Deconstructed in the first Artemis Fowl book, when Holly point-blank asks Root if he's harder on her because she's a girl. He admits it, and then points out that she's the first female in Recon, and needs to set an example. It's also worth noting that the only other female up for the job Holly considers a 'bimbo'. The series itself barely averts this trope because of Juliet, Butler's Action Girl sister, though she doesn't do much of anything until book 3.
Isaac Asimov, until he married his second wife, had issues with women due to relations with his beloved Smother. Susan Calvin was the shining exception in the 400+ books he wrote until he was old (in fact, her dealing with the sexism inherent with being the Smurfette of US Robotics was dealt with in a few of the short stories).
In A Brother's Price, the principle is Gender Inverted because men in the series are uncommon due to their fragile health. A boy can feel lucky if his father is still around when he reaches adulthood. Families consist of a group of sisters, the husband they married, and children. Children within a family can have up to thirty girls with only one boy. A family with four boys and twenty-eight girls is considered uncommonly lucky. It is mentioned that, at social meetings, men gather together for the rare opportunity to talk to someone of their own gender.
The Nac Mac Feegle (or Pictsies) have a hundreds-to-one sex ratio, explained by females being rarely born, but are "Queen Bees" (Keldas) who rule over their sprawling, brawling sons, brothers-in-law, and husband. Keldas may, when fully grown, be larger than the males of the species (Big Aggie of the Long Lake Clan, for example).
The Watch books began with a trio of lads, plus Carrot. Sergeant Angua joins the Night Watch as the first w-erewolf. Later on, some of the dwarves start to express the desire to display themselves as female (which is heretical in dwarf culture), so the audience sees a slow growth of female characters in an originally all-male organization.

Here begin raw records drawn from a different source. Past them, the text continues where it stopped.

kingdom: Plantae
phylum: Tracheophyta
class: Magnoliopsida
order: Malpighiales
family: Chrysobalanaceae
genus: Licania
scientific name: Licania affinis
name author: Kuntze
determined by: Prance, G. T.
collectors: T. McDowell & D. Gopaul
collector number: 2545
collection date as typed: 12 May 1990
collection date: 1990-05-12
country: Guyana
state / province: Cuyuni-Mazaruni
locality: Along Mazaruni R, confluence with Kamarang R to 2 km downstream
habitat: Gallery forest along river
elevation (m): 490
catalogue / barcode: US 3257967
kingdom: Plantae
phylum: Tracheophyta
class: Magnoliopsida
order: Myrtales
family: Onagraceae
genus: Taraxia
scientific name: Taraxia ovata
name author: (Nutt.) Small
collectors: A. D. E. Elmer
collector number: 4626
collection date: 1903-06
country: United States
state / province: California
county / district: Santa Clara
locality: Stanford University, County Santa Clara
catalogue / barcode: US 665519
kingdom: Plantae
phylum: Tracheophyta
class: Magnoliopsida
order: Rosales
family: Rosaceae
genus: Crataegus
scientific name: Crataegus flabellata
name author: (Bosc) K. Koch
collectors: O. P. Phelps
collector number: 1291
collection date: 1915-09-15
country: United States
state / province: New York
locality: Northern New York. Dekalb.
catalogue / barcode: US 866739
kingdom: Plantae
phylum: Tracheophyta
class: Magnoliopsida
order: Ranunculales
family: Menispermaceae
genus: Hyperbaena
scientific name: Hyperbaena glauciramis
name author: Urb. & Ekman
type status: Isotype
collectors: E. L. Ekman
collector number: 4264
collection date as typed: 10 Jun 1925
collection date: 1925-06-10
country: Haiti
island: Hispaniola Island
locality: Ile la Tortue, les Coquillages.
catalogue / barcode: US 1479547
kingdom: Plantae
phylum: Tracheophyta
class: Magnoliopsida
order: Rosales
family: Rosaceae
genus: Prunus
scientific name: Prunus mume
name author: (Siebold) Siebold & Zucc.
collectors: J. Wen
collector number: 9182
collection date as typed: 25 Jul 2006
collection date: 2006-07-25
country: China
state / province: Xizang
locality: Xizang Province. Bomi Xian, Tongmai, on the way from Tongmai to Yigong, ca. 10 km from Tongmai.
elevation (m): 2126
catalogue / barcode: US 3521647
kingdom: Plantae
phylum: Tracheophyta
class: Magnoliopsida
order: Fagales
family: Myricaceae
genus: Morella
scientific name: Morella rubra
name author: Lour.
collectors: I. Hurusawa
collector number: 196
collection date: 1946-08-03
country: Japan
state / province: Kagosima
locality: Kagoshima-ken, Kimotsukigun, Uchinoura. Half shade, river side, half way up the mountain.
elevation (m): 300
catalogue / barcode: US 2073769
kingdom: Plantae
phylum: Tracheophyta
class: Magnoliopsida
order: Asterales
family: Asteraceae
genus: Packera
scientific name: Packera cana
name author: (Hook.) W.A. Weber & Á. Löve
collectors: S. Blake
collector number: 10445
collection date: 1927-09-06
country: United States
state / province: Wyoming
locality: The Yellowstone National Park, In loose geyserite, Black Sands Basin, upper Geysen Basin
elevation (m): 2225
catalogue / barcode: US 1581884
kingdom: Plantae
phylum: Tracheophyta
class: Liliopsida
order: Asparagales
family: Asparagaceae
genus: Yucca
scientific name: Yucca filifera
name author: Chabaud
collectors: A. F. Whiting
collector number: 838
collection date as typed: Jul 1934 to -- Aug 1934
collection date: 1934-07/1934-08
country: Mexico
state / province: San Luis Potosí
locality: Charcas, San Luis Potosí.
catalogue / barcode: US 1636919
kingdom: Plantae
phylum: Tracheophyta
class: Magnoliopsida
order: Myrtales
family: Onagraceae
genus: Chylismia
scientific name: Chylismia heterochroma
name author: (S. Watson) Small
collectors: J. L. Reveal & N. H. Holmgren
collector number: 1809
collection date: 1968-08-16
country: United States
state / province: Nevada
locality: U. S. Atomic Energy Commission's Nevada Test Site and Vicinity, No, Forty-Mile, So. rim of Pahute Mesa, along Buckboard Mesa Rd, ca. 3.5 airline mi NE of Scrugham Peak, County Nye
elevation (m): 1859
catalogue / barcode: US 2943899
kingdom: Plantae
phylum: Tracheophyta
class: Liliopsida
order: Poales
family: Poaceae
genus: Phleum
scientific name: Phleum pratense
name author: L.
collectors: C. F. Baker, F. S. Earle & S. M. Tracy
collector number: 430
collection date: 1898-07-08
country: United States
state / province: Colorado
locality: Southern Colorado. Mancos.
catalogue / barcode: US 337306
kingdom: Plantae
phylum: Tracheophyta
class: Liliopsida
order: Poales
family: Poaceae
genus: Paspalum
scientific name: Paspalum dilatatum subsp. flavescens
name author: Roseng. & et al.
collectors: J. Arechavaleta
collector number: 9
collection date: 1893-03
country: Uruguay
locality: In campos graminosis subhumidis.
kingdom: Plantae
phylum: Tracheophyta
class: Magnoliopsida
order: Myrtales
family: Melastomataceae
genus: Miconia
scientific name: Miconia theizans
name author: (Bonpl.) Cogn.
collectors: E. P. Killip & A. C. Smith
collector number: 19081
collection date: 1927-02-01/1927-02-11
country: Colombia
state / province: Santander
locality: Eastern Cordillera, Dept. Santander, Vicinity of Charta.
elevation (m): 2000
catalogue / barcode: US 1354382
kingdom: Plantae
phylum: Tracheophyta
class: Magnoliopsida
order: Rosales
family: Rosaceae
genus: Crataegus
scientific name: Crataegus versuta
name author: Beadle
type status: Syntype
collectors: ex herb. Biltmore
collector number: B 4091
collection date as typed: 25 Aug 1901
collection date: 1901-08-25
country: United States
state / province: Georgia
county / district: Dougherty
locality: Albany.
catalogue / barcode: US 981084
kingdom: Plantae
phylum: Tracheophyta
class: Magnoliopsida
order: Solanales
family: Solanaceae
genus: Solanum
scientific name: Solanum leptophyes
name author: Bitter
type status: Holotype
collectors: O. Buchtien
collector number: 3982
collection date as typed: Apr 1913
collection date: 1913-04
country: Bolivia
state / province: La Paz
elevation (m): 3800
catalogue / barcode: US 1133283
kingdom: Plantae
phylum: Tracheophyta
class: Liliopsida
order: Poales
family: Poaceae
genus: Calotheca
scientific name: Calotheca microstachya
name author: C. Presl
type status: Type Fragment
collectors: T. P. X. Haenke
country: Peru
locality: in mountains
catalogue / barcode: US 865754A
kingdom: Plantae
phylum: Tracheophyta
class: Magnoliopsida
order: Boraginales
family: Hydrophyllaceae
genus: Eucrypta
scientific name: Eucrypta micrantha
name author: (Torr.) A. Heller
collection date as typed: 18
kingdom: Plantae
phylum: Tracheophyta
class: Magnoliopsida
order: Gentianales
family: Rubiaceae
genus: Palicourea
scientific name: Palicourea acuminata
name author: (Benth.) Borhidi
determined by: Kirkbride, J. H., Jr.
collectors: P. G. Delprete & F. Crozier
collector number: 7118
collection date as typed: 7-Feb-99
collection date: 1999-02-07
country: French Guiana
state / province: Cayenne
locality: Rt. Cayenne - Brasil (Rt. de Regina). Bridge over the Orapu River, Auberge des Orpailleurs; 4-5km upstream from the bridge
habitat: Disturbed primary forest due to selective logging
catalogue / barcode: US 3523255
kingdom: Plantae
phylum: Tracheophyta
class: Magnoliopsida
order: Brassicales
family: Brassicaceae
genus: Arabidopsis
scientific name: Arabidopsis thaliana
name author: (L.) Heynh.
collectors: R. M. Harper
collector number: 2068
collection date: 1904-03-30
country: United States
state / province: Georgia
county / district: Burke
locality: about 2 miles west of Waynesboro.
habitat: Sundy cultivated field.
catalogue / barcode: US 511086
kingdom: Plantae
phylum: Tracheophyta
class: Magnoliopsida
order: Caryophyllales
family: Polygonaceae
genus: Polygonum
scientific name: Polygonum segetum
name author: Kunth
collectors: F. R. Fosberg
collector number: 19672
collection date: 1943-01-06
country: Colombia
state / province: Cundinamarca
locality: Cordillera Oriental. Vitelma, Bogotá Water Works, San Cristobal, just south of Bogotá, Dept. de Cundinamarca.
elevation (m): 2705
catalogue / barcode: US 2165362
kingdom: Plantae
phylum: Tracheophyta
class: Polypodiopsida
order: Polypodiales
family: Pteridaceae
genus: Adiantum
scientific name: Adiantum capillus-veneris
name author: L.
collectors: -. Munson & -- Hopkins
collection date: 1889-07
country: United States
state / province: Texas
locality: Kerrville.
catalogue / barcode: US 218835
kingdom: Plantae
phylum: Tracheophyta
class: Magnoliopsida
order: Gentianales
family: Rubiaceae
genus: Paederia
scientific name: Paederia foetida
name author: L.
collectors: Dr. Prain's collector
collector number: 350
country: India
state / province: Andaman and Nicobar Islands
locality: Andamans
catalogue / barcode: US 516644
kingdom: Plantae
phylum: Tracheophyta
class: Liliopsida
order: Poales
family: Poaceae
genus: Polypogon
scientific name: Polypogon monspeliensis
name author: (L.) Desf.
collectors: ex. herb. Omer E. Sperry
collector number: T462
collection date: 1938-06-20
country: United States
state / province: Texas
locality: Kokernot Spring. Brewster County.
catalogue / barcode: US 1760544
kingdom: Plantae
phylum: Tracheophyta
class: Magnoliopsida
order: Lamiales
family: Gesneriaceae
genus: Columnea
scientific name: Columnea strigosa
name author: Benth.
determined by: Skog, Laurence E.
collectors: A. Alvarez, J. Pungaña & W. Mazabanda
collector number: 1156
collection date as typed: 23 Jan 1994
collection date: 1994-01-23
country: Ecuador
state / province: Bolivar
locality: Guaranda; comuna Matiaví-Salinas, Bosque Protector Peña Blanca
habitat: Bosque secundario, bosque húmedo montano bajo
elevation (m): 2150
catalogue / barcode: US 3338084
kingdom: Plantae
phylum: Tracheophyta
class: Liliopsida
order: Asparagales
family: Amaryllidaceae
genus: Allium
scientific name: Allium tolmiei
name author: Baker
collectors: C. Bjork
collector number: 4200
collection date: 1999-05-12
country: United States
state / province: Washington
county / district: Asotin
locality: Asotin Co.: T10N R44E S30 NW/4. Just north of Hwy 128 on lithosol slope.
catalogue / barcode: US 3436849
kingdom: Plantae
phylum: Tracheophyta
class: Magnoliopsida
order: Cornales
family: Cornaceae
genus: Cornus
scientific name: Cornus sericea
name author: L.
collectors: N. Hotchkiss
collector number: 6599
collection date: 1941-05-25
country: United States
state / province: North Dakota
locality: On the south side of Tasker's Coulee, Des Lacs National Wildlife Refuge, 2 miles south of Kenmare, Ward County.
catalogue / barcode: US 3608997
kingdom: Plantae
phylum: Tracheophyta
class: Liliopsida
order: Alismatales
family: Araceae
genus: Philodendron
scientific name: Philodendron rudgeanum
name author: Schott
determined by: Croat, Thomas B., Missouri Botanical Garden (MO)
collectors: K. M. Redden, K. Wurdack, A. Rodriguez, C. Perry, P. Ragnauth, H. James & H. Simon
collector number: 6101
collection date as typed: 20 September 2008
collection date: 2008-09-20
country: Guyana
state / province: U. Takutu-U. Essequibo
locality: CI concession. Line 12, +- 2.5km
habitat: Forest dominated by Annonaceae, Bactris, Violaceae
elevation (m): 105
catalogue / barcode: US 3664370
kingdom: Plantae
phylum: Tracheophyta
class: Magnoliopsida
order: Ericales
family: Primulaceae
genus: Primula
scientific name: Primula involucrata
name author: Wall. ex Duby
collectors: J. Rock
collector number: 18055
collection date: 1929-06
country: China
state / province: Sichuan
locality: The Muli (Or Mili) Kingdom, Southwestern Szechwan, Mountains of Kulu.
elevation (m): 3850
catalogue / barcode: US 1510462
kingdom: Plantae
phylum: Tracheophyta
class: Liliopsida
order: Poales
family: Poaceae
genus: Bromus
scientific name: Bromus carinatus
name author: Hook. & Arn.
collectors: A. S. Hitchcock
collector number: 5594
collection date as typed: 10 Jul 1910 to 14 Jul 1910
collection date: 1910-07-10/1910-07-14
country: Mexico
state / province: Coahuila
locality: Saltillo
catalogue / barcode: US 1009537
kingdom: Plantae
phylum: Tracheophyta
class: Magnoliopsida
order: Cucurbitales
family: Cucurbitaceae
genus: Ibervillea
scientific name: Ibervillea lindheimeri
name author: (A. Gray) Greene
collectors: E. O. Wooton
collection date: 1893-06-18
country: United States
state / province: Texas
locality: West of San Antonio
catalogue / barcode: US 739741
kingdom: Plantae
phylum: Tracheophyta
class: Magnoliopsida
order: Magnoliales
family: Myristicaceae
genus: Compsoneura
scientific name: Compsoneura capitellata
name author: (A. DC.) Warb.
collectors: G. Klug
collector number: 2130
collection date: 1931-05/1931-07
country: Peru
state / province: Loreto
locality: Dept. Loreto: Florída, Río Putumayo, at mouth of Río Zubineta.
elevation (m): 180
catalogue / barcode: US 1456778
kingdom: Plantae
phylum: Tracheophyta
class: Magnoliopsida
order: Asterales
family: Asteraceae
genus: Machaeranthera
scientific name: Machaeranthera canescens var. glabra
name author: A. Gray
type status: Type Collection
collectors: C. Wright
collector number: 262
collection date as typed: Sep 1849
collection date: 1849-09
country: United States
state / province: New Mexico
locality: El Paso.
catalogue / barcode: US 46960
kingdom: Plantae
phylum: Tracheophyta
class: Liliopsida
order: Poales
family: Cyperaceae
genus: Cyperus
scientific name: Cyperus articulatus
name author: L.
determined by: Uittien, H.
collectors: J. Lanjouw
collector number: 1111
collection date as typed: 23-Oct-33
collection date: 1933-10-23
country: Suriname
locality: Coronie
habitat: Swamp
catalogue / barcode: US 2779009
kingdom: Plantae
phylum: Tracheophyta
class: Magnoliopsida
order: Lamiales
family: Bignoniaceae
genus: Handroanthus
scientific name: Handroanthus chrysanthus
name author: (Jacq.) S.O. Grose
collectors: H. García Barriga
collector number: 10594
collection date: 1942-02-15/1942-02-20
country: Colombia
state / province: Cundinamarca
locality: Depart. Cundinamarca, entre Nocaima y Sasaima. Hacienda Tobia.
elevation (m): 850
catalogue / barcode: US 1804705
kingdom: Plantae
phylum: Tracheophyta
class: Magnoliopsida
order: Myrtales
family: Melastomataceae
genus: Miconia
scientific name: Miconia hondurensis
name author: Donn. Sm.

Monstrous Regiment begins with a Sweet Polly Oliver plot with a girl trying to find her brother who's been lost in the national army. As time goes by, the trope is subverted, because the "boys" she joined up with are slowly revealed to be women. Until the trope is completely inverted, with The Reveal that the only one in the squad that was male was Lt. Blouse.
In Dragon Bones, Stala is, at the same time, the armsmaster and only woman of the Blue Guard, the famous army of castle Hurog where the protagonist lives. It is never mentioned whether she would take women if any applied. She herself is an exceptional woman, who disguised herself as man to get her training, and worked her way up to her present rank.
In Orson Scott Card's Ender's Game, Petra is the only girl ever mentioned at the Battle School; when Ender is first recruited, it is mentioned that girls rarely pass the tests to get in.
Fate/Zero has Saber, a Gender Bender version of a traditionally male character to start with and the only female amongst five individual servants, each summoned by a single master. None of the masters are female.
The Hitchhiker's Guide to the Galaxy series contained only one major female character for the first three books. Douglas Adams explained why he stuck to the Smurfette Principle in an interview; he wasn't comfortable writing female characters because he didn't understand women. He allowed Trillian (instead of Arthur, as he had originally planned) to make the deductive leaps that narrowly prevent a galaxy-wide war. Then was able to avert the Principle in Books four and five by adding Fenchurch and Random, respectively.
In the Jennings series, the setting is a boys' boarding school, reducing the chances of female characters being introduced. Matron is the only female regular character (though an elderly woman, Miss Thorpe, is a minor recurring character).
Kirsty from the Johnny Maxwell Trilogy is the only girl, but does not accept her status, going so far as to call the others 'four token boys'.
Mildly deconstructed in Mistborn: The Original Trilogy. The setting's criminal underworld is heavily male-dominated, and as a result heroine Vin- raised to be a thief by her thief half-brother- has been the only (or one of the only) girl or woman in any given situation for most of her life. This has a very visible influence on her personality.
The Scream: Jesse is the only female member of The Jacob Hamer Band, and Tara the only female member of The Scream.
Tamora Pierce has stated she writes stories with female leads precisely because of Gender Inequality. When she was starting the Circle of Magic series, she saw an article that mentioned that 75% of recently published fantasy books had male heroes, so she inverted the figure by having three girls and one boy as the main characters (a male character with stereotypically "girlie" plant-based magic at that).
Tolkien's Legendarium features very few women, but only rarely follows the actual Smurfette Principle. Tolkien has mentioned that there is only one known dwarf woman in history - Fíli and Kíli's mother, Dís (who is briefly mentioned in The Hobbit and in the appendices to Lord of the Rings). Others certainly exist, but she is the only one he named.
Leah Clearwater in the Twilight series is the sole female werewolf not only in her pack, but in HISTORY.
In Sharon Creech's The Wanderer, Sophie is the only girl among the surly crew of the titular sailboat, made up of her three uncles and two (male) cousins. And they didn't even want to take her in the first place. Their main reasoning was "wouldn't you rather stay at land, where you can take shower every day?".